Endometriosis is a chronic disease, and medical treatment, often combined with surgery, is the treatment of choice. Fedele et al. showed that, in women who had previously undergone conservative surgery for endometriosis without excision of deep lesions further treated with levonorgestrel intrauterine device (LNG-IUD), dysmenorrhoea, which had been moderate or severe in all cases, during treatment were absent. Other medical options, such as vaginal danazol (200 mg/day) were also tested on dysmenorrhoea and dyspareunia after surgery for DIE, showing a consistent and significant improvement in painful symptoms . In a recent study of estroprogestin therapy, Mabrouk et al. reported that combined oral contraceptive therapy may have a role to play in restraining the progression of dysmenorrhoea and dyspareunia, and the growth of deep endometriotic nodules. It has also been shown recently that medical treatment performed significantly better in relieving pain in women without DIE compared with women with recto-vaginal lesions .

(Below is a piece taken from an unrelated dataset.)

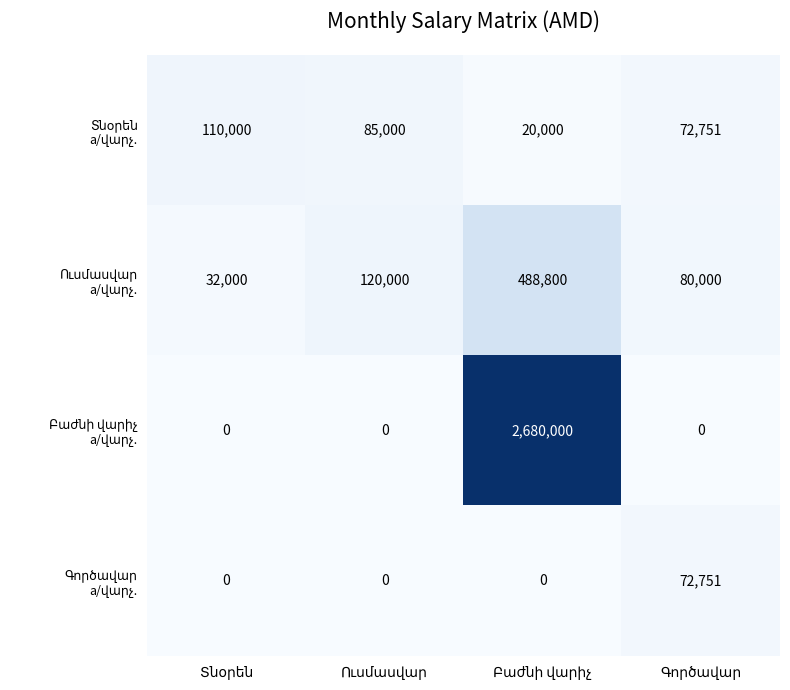

How many data points does each series have?

4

It seems, therefore, that as much detail as possible about the spread and localisation of the disease are needed by the surgeon and clinician responsible for medical treatment. The careful evaluation of clinical and diagnostic imaging findings gives clinicians the opportunity to decide the best surgical approach, the possible need to involve surgical specialists other than a gynaecologic surgeon (e.g. colorectal surgeon or urologist), so that management of the disease can be tailored correctly, and patients can be informed of the extent of their disease and the therapeutic options available.
Ultrasound evaluation of deep infiltrating endometriosis
Transvaginal sonography can evaluate all potential locations of DIE in the anterior (bladder) or posterior–lateral compartment. These include the rectovaginal septum, uterosacral ligaments, torus uterinum (i.e. tissue behind the cervix in the mid-sagittal plane between the uterosacral ligaments), posterior vaginal fornix, rectum and rectosigmoid junction, and parametria and ureteral involvement.
Endometriotic nodules of the bladder and the rectum can be evaluated with a transvaginal probe and, if necessary, a transrectal examination with the same convex probe can be carried out. During the transrectal examination, a fluid contrast medium can be inserted into the vagina ( Fig. 6 ) to better visualise the recto-vaginal septum.